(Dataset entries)
────────

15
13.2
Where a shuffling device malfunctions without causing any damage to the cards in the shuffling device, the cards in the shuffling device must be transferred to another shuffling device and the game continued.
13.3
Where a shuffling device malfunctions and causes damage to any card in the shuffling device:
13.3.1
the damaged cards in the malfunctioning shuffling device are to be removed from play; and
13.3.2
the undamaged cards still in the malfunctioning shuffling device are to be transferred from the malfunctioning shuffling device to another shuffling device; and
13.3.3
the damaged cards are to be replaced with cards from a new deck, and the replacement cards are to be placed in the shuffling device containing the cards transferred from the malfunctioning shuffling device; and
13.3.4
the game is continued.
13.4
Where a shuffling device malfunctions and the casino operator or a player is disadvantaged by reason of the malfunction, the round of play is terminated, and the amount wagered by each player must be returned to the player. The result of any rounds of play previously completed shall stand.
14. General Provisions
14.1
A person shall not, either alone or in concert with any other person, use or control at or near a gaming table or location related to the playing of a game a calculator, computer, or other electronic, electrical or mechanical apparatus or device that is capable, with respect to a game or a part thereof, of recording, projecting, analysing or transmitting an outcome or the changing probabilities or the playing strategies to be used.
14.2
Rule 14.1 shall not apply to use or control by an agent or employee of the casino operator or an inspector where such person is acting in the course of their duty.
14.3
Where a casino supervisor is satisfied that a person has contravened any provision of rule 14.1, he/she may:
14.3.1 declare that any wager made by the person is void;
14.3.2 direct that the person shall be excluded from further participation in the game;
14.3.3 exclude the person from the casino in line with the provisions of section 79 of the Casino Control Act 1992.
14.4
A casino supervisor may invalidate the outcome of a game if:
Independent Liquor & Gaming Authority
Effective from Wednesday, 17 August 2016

────────

Wherever the string "game" appears in the records above, copy the line it sits in.

Where a shuffling device malfunctions without causing any damage to the cards in the shuffling device, the cards in the shuffling device must be transferred to another shuffling device and the game continued.
the game is continued.
A person shall not, either alone or in concert with any other person, use or control at or near a gaming table or location related to the playing of a game a calculator, computer, or other electronic, electrical or mechanical apparatus or device that is capable, with respect to a game or a part thereof, of recording, projecting, analysing or transmitting an outcome or the changing probabilities or the playing strategies to be used.
14.3.2 direct that the person shall be excluded from further participation in the game;
A casino supervisor may invalidate the outcome of a game if:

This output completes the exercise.